Public Health Ministry Permanent Secretary Kiattiphum Wongrajit said Thursday that its latest survey found only 51.4 per percent respondents saying they wear masks regularly.
The ministry poll of 2,670 people from Oct. 1-14 found 81.8 percent of ill people wearing masks, but only 67.1 percent of healthy people using them occasionally or more, down from 93.5 percent at the onset of the coronavirus pandemic.
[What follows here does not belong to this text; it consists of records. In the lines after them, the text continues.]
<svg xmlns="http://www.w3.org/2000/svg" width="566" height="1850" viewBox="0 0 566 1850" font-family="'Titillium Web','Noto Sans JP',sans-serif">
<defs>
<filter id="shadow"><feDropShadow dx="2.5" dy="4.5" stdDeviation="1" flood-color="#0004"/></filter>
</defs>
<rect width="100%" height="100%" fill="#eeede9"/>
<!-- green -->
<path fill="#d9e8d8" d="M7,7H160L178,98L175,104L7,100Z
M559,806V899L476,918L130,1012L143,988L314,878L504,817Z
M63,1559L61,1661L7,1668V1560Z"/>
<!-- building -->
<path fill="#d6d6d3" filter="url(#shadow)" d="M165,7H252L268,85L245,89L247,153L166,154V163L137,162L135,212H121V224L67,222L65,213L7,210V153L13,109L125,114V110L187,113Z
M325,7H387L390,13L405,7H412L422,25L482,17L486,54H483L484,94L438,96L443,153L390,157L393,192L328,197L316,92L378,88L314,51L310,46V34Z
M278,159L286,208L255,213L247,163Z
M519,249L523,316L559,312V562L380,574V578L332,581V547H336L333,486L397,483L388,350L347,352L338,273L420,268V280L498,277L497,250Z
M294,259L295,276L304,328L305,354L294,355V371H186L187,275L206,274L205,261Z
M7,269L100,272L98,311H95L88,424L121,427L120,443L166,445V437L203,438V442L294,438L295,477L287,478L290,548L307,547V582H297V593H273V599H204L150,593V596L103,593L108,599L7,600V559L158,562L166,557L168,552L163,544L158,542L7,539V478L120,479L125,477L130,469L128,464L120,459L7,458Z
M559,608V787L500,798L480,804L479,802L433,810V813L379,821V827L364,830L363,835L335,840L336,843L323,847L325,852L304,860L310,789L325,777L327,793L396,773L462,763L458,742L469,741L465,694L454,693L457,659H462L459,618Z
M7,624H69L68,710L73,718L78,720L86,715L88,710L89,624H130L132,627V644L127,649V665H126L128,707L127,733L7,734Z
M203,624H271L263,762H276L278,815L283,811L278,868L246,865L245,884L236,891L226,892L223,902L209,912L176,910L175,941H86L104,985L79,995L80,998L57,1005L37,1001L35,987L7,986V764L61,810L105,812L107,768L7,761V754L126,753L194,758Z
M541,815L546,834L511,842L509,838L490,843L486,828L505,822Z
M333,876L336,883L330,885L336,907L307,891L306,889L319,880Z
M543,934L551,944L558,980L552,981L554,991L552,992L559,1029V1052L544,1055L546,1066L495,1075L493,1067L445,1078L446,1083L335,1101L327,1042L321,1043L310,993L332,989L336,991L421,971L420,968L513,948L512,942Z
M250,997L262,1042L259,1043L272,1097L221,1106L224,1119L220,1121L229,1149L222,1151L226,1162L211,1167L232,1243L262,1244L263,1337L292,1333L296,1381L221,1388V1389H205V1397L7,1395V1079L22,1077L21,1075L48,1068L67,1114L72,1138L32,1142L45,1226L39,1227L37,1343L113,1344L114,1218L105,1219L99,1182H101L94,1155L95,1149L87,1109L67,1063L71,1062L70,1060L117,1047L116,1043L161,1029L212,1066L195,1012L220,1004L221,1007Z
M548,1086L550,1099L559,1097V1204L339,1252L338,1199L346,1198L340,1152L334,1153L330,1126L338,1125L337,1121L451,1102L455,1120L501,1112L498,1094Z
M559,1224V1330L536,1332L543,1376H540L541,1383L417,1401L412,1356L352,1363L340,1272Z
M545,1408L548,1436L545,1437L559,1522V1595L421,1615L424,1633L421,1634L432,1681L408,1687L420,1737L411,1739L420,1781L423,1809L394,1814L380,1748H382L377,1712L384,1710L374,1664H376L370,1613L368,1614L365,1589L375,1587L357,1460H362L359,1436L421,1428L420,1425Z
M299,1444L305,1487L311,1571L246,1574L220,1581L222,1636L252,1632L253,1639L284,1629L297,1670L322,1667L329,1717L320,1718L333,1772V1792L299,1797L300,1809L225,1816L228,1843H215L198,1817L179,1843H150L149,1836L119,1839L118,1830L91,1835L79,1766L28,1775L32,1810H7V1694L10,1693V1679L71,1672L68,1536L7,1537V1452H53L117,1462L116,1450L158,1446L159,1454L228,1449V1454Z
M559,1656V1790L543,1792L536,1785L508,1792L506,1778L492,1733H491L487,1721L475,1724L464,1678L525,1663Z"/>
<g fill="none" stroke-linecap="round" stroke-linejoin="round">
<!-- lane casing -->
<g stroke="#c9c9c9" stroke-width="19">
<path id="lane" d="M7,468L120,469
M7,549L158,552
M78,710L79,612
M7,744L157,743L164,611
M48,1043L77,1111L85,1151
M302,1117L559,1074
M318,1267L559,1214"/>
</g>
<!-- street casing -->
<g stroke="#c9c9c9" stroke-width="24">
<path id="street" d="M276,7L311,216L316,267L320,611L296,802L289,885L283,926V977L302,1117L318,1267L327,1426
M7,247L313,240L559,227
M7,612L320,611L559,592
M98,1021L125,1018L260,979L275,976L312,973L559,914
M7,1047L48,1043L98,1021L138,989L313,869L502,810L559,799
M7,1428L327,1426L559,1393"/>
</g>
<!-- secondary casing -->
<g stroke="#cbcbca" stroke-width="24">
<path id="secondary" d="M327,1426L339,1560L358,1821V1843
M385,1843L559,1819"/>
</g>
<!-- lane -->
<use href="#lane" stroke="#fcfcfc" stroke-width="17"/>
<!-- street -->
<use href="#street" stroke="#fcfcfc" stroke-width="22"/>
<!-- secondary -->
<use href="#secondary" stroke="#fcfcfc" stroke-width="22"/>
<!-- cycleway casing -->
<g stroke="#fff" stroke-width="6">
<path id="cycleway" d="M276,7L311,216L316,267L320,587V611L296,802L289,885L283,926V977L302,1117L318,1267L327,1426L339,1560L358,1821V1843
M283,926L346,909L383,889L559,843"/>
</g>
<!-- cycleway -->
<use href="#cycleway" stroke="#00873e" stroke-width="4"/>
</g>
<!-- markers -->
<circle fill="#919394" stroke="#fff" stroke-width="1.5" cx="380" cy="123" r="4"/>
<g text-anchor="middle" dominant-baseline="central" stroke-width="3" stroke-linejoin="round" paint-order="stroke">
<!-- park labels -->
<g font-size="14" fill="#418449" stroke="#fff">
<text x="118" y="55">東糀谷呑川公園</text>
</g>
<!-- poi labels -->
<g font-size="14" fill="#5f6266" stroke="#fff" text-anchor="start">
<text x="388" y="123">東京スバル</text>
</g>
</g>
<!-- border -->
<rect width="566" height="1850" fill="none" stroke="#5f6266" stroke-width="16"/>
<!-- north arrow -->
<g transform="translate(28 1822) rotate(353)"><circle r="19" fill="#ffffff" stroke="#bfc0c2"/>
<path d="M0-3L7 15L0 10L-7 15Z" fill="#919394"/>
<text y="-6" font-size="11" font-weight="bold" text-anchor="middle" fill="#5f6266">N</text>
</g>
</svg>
Only 51.4 percent said they continue to use masks regularly.
Foreigners are among the worst offenders of not wearing masks, mirroring the ignorant and irresponsible behavior of those in their homelands where the pandemic is raging.
While Thailand has been largely free of the coronavirus for the past five months – reporting only eight locally transmitted cases of Covid-19 in the past 157 days – even health officials have admitted that the virus probably is circulating silently around the country.
The virus already has seeped provinces along the border with Myanmar where the total number of cases on Thursday passed 50,000. Up from just a handful in mid-August.
Myanmar’s Ministry of Health and Sports reported 1,331 new Covid-19 cases and 27 deaths on Oct. 29, bringing the total number of cases to 50,403 cases and 1,199 deaths.
Thailand’s neighbor now has the fourth-highest number of total coronavirus cases and the third-highest number of total deaths in Southeast Asia and the epidemic has become the wolf at Thailand’s door.
Earlier this month five local cases connected to a pair of Burmese truck drivers were found in Tak Province. More than 10,000 people were tested in two northern provinces and Mae Sot has been declared “safe” again, for now.
Dr. Tanarak Plipat, director-general of the Disease Control Department, predicted earlier this month that Covid-19 cases in Thailand could hit 6,000 if Myanmar’s out-of-control epidemic in Myanmar spills over the border.
Quarantine centers also remain a threat of re-introducing the virus into general circulation as shown by the case of a French-Thai dual citizen who apparently became infected with the coronavirus in an alternative state quarantine hotel in Samut Prakan, but wasn’t discovered until she traveled to Koh Samui.
“There has not been a vaccine,” Kiattiphum reminded people. “People can only protect themselves with DMHT. D stands for social distancing, M for masks, H for hand washing and T for quick testing and treatment. Doing these consistently can help prevent infection.”
The survey found habits of washing hands after using toilets and before and after meals remained stable at the good levels of 70-86 percent. The percentage of people going out amid Covid-19 concerns rose from 19.6 percent six months ago to 30 percent.
The survey also found that 29.2 percent of respondents were seriously concerned about Covid-19 and 65.6 percent were either moderately or slight worried.
The percentage of people confident of the disease control measures of the Ministry of Public Health rose from 61.8 percent at the beginning of the outbreak to 85.7% now.